On the East Coast of the United States, meanwhile, scientists have identified an entirely different consequence of Ocean Acidification that affects silver baitfish, a species that surfaces to “gulp at oxygen-rich waters.” Climate Central’s John Upton explains that: “As carbon dioxide dissolves into oceans and makes them more acidic, less oxygen is dissolving into warming waters. The research showed that these two chemical consequences of climate change could conspire to affect the surface-breathing behavior of some fish.” Silver baitfish

“are superabundant — everything else eats them,” said Seth Miller, an ecologist at the Smithsonian Environmental Research Institute who led the research, published Tuesday in the journal Marine Ecology Progress Series. “What happens to them really affects what happens to the rest of the food web.”

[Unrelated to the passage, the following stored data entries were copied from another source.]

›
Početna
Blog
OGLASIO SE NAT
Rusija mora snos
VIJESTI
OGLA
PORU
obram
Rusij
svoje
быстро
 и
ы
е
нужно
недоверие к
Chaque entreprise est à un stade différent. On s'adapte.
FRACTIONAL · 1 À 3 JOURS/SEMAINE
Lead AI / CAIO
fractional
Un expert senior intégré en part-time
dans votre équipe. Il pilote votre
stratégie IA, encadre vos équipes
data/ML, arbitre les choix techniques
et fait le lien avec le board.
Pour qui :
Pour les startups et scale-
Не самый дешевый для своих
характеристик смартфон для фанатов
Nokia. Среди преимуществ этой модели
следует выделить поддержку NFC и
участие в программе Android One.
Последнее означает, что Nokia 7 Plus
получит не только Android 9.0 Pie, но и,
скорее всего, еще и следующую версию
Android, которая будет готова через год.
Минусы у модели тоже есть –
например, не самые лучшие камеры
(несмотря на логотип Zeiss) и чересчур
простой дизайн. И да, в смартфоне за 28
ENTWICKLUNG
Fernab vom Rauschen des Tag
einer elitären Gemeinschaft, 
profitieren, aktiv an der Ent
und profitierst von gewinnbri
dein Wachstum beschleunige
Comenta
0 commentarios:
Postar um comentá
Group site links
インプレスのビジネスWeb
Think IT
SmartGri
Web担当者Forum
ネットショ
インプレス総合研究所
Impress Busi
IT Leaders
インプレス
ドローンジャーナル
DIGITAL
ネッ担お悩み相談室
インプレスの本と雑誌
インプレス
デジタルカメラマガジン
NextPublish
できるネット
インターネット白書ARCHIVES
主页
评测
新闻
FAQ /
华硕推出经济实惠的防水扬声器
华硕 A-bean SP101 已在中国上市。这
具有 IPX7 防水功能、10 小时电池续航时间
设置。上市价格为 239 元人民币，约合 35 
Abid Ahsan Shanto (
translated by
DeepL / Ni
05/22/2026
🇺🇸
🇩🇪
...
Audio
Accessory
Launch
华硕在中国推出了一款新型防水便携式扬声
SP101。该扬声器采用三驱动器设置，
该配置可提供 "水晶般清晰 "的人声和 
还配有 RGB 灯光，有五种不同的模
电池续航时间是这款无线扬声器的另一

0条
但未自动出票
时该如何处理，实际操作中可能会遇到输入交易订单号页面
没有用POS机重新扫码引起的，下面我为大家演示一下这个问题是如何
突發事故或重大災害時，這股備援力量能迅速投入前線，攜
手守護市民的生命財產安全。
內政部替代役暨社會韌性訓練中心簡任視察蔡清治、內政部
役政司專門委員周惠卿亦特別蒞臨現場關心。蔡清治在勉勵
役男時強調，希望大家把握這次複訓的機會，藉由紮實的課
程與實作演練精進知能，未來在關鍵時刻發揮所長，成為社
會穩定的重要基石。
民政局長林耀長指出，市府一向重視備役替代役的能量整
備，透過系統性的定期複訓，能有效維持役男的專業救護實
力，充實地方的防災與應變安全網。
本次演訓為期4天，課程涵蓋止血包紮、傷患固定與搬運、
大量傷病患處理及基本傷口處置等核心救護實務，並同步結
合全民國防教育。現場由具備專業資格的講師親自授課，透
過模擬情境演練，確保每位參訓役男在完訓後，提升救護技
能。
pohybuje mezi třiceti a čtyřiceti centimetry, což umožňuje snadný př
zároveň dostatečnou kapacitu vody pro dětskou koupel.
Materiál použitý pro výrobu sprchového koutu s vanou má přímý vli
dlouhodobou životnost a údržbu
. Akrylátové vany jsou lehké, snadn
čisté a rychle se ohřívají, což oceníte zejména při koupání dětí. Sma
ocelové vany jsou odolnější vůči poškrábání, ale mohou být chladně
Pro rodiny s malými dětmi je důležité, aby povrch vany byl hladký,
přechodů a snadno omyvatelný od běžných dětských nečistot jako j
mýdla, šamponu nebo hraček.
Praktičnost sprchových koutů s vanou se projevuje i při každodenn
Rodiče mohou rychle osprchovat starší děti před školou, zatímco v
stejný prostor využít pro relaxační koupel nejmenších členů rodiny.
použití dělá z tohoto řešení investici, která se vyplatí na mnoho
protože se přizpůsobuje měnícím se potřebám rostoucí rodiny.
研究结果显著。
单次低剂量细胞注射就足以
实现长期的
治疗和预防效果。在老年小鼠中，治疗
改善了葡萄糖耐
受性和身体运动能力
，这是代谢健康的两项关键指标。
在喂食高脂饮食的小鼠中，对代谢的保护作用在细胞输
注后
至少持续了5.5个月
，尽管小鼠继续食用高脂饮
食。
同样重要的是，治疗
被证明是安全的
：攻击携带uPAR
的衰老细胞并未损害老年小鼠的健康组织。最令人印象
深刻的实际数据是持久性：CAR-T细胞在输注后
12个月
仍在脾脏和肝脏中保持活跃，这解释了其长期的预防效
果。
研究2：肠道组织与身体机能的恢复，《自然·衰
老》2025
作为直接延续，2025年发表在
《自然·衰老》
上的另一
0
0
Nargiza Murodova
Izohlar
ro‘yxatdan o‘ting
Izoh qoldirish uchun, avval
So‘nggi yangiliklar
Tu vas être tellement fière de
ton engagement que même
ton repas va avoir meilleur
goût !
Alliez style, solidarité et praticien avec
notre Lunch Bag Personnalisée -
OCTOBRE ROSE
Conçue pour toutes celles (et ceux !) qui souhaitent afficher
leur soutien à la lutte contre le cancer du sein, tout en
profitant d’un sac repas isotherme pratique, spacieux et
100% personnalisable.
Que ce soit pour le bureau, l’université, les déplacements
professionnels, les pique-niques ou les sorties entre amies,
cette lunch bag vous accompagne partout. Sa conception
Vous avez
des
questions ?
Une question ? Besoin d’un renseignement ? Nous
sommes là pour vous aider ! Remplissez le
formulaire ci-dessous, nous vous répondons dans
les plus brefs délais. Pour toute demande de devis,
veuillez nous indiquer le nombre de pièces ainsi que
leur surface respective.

With an ecosystem as large, complex, and as little understood as the Ocean, few (if any) solutions to the problem of ocean acidification are likely to surface any time soon. But we can’t afford to underestimate the danger it poses to life on this planet.

From the bottom of the food chain—tiny Pteropods and larval oysters—to the apex predators—sharks, Orca, whales, and humans—Ocean Acidification poses a threat as potentially lethal as the anoxia that spread throughout the Ocean during the end-Permian extinction.